A.1 Total quality control (TQC) and reliability programme 

Our objective to continuously build improved quality and reliability into every INMOS part has resulted in a 
comprehensive Quality/Reliability Programme of which we are proud. This programme demonstrates INMOS' 
serious commitment to supporting the quality and reliability needs of the electronics marketplace. 

INMOS is systematically shifting away from a traditional screening approach to quality control and towards 
one of building in Experimental Design quality through Statistical Process Control (SPC). This new direction 
was initiated with a vigorous programme of education and scientific method training. 

In the first year of the programme approximately 80 INMOS employees worldwide received thorough SPC 
training. This training has been extended to cover advanced SPC and experimental design. Some of the 
courses taught are listed below: 

• Experimental Design Techniques 

• Statistical Process Control Methods 

• Quality Concepts 

• Problem Solving Techniques 

• Statistical Software Analysis Techniques 

Today INMOS utilizes experimental design techniques and process control/monitoring throughout its devel- 
opment and manufacturing cycles. The following TQC tools are currently supported by extensive databases 
and analysis software. 

1 . Pareto charts 6. Correlation Plots 

2. Cause/Effect Diagrams 7. Control Charts 

3. Process Flow Charts 8. Experimental Design 

4. Run Charts 9. Process Capability Studies 

5. Histograms 

A.2 Quality and reliability in design 

The INMOS quality programme begins with the design of new INMOS products.
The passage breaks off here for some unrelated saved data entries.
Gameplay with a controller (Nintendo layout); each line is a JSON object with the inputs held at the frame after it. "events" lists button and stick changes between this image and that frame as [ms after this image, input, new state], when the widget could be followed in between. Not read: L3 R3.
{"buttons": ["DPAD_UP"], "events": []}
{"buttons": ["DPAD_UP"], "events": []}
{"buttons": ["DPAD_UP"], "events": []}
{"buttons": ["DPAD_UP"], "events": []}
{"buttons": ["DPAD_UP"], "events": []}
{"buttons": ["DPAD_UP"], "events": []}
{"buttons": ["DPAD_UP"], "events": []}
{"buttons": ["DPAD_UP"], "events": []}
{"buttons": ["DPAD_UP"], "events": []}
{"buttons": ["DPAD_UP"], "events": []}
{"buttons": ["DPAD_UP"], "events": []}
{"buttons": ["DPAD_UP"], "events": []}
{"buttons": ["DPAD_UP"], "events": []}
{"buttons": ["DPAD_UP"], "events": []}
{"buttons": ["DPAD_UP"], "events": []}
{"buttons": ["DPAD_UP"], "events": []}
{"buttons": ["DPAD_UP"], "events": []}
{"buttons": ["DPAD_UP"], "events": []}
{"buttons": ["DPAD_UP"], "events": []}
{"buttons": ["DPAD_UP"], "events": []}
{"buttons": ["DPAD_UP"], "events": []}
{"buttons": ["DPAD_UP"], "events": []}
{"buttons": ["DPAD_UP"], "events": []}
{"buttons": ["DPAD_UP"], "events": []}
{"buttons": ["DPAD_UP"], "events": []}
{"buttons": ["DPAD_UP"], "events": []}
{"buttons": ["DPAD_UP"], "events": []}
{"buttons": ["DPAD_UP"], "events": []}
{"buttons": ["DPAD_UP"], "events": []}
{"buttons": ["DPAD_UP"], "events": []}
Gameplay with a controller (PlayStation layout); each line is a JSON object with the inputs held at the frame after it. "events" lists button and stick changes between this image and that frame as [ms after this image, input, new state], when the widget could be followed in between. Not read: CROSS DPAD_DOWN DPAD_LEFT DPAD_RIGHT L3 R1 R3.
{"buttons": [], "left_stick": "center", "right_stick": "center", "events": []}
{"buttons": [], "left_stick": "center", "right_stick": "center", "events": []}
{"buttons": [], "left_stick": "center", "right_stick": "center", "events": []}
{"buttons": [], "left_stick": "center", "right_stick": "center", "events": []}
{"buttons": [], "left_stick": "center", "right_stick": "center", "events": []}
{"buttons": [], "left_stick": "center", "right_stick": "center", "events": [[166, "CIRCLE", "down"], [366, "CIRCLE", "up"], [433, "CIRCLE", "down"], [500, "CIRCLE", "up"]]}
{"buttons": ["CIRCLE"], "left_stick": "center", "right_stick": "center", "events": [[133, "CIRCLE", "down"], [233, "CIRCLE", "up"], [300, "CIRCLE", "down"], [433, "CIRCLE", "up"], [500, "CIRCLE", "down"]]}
The following procedures 
are examples from the INMOS programme to design quality and reliability into every product. 

Innovative design techniques are employed to achieve product performance using, whenever possible, state 
of the art techniques. For example, INMOS uses 300 nm gate oxides on its high performance graphics, 
SRAM and MICRO products to obtain the reliability inherent in the thicker gate oxide. In addition, circuit 
design engineers work hand in hand with process engineers to optimise the design for the process and the 
process for the product family. The result is a highly reliable design implemented in a process technology 
achievable within manufacturing.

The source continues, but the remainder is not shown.